In Minnesota, can Desi District unreasonably withhold consent to the transfer of a franchise?
Desi_District Franchise · 2024 FDDAnswer from 2024 FDD Document
With respect to franchises governed by Minnesota law, the franchisor will comply with Minnesota Statutes, Section 80C.14, Subd. 3-5, which require (except in certain specified cases) (1) that a franchisee be given 90 days' notice of termination (with 60 days to cure) and 180 days' notice for non-renewal of the franchise agreement and (2) that consent to the transfer of the franchise will not be unreasonably withheld.
Source: Item 23 — RECEIPTS (FDD pages 52–140)
What This Means (2024 FDD)
According to Desi District's 2024 Franchise Disclosure Document, specifically the Minnesota Addendum, Desi District must comply with Minnesota Statutes, Section 80C.14, Subd. 3-5 regarding franchise transfers. This statute requires that, except in certain specified cases, consent to the transfer of a Desi District franchise will not be unreasonably withheld.
This provision protects franchisees in Minnesota by preventing Desi District from arbitrarily denying a transfer request. This ensures that a franchisee can sell their business to a qualified buyer without facing unreasonable obstacles from the franchisor. However, the FDD does not define what constitutes "unreasonably withheld" consent, so there may be situations where Desi District could legitimately deny a transfer.
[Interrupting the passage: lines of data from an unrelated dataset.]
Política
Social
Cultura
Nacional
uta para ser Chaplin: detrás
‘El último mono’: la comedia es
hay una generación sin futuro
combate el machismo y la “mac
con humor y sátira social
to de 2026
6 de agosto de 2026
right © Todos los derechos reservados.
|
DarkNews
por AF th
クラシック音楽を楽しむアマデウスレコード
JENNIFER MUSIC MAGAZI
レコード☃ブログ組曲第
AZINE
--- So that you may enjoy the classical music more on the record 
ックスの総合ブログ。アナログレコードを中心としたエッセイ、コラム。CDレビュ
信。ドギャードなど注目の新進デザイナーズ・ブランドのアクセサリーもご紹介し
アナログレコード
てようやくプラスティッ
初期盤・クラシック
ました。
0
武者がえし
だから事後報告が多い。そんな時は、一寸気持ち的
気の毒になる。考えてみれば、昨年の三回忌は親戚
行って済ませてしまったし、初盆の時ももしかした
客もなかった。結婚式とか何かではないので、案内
As a prospective franchisee, it would be prudent to seek legal counsel to fully understand the implications of Minnesota Statutes, Section 80C.14, Subd. 3-5 and what specific conditions or circumstances might allow Desi District to withhold consent to a transfer. Understanding these conditions can help a franchisee better plan for the future sale of their Desi District franchise.